Cher Antoine ou l'Amour raté is a play in four acts by French dramatist Jean Anouilh. It was written and first produced in Paris in 1969 in a production that was co-directed by the author.

Synopsis
The play takes place in Bavaria in 1913.  Antoine was a  famous playwright and director, who died in his castle in Bavaria where he had retired. (He killed himself accidentally while cleaning his gun.) The important people in his life, including his ex-wives, all came to the castle for a reading of his last will and testament. They were all trapped by an avalanche, and had to stay in the castle until the road would be cleared.
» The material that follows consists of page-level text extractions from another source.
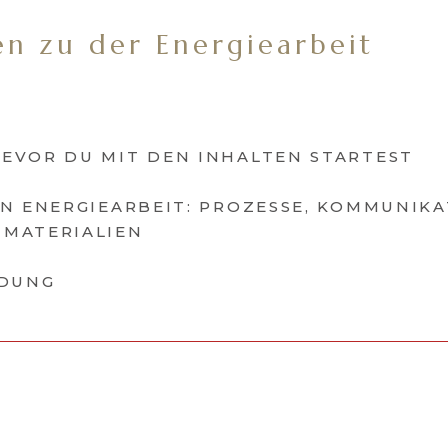
en zu der Energiearbeit
EVOR DU MIT DEN INHALTEN STARTEST
N ENERGIEARBEIT: PROZESSE, KOMMUNIKA
 MATERIALIEN
LDUNG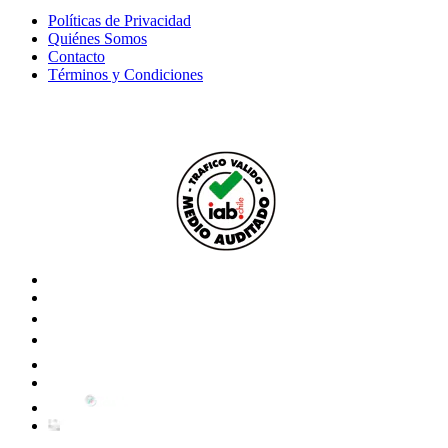
Políticas de Privacidad
Quiénes Somos
Contacto
Términos y Condiciones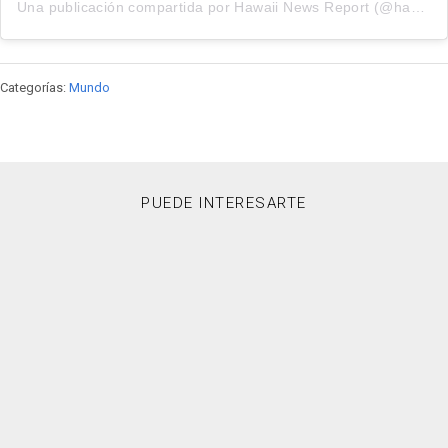
Una publicación compartida por Hawaii News Report (@hawaiinewsreport)
Categorías:
Mundo
PUEDE INTERESARTE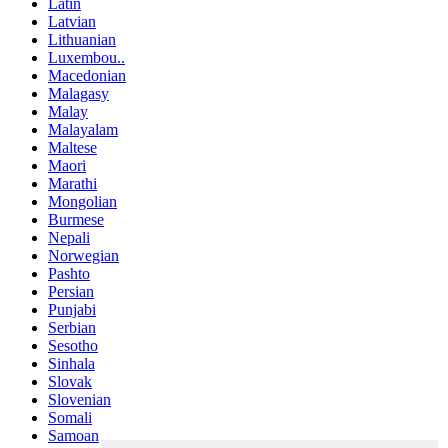
Latin
Latvian
Lithuanian
Luxembou..
Macedonian
Malagasy
Malay
Malayalam
Maltese
Maori
Marathi
Mongolian
Burmese
Nepali
Norwegian
Pashto
Persian
Punjabi
Serbian
Sesotho
Sinhala
Slovak
Slovenian
Somali
Samoan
Antoine had organized this gathering in detail, and had even written a play about it.

Original cast
 Jacques François: Antoine
 Claude Nicot: Cravatar
 Hubert Deschamps: Marcellin
 Pierre Bertin: hare foot
 Joseph Falcucci: Alexandre
 Francine Bergé: Estelle
 Françoise Rosay: Carlotta
 Nelly Benedetti: Valérie
 Uta Taeger: Anemone
 Madeleine Ozeray: Gabrielle
 Édith Scob: Maria
 Madeleine Suffel: Frida
 Roland Pietri: The German notary
 The actors, played by different characters
 Alexis, mute character, played by Alexander
 A small German valet, mute character
 The consul of France, invisible character

Film adaptation
The 2012 film, You Ain't Seen Nothin' Yet!, directed by Alain Resnais, is a loose adaptation of Dear Antoine, or the Love that Failed.  Resnais and Anouilh had worked together on a number of plays.